Okay, the story about him and Ben sharing burgers and beers had been so much bullshit—the truth was, he had been at Paula Fawkes’s home, doing her on the living room couch, keeping his eyes closed so he didn’t have to look at the framed photos of her husband in military gear on the wall—but Ben had reached out to Spinelli for financing and it was coming through.
Excellent.
Next up, get a rehearing at the zoning board in Concord, show them that he and Ben had the funds, get ground broken, start selling the lots, and pay back Spinelli quickly so the interest didn’t start mounting.
“Hey,” he whispered. “You awake, Jessica?”
No reply.
He stripped off his clothes in the dark—he always slept in his boxers—and slid into bed, and then the guilt came to him.
It had been a good day. He had been successful in supporting his family, he had brought home dinner, the kids and even Jessica had laughed and talked, and they were all here, under the roof of a home that had been in the Donovan family for more than a century and had belonged to his Uncle Don before his death.

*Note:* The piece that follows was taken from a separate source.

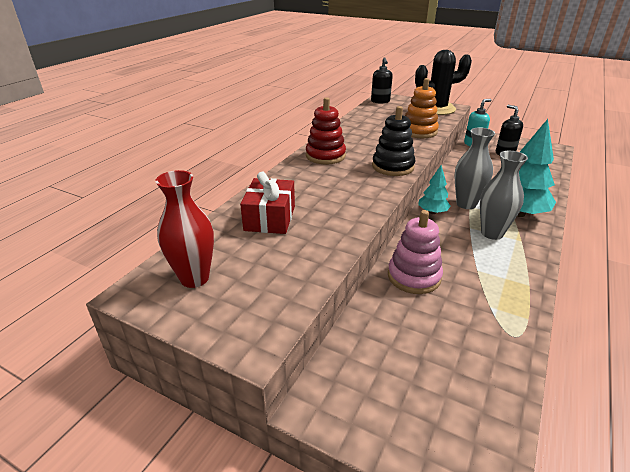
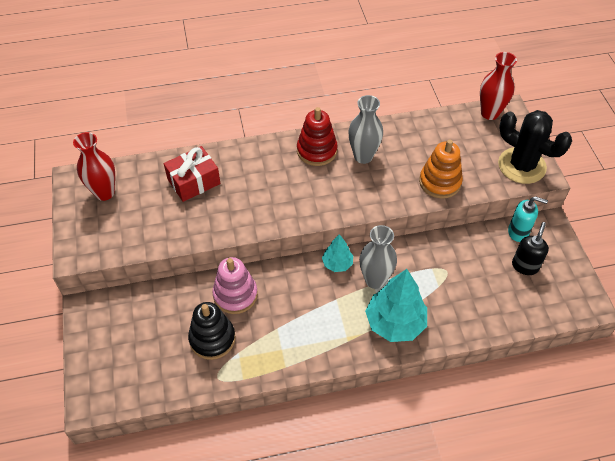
camera: 50 degrees right, 20 degrees up
(380, 101) = (489, 113): black soap dispenser -> red vase
(393, 166) = (341, 202): black stacking toy -> black stacking toy (212, 339)
(492, 233) = (341, 317): grey vase -> grey vase (363, 156)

That should have been enough. But no, he had to spoil it with the oldest story in business, humping the help. God, Paula was something else when they fucked, but, he hated to admit, the flirting, the heavy perfume, the teasing . . . today he realized it was all getting to be too much. It was like being hungry for a meal and only being offered cake, in the morning, afternoon, and evening. Too much sweetness, too much richness.
He lay there in bed, on his right side, thinking things through. He had met Paula’s husband a couple of times at Chamber of Commerce functions. He was tall, well-built, with a shaved head and biceps that looked like he could crush walnuts with them, and a self-assured and nearly arrogant way about him, pronouncing to anyone near and far that he was a killer.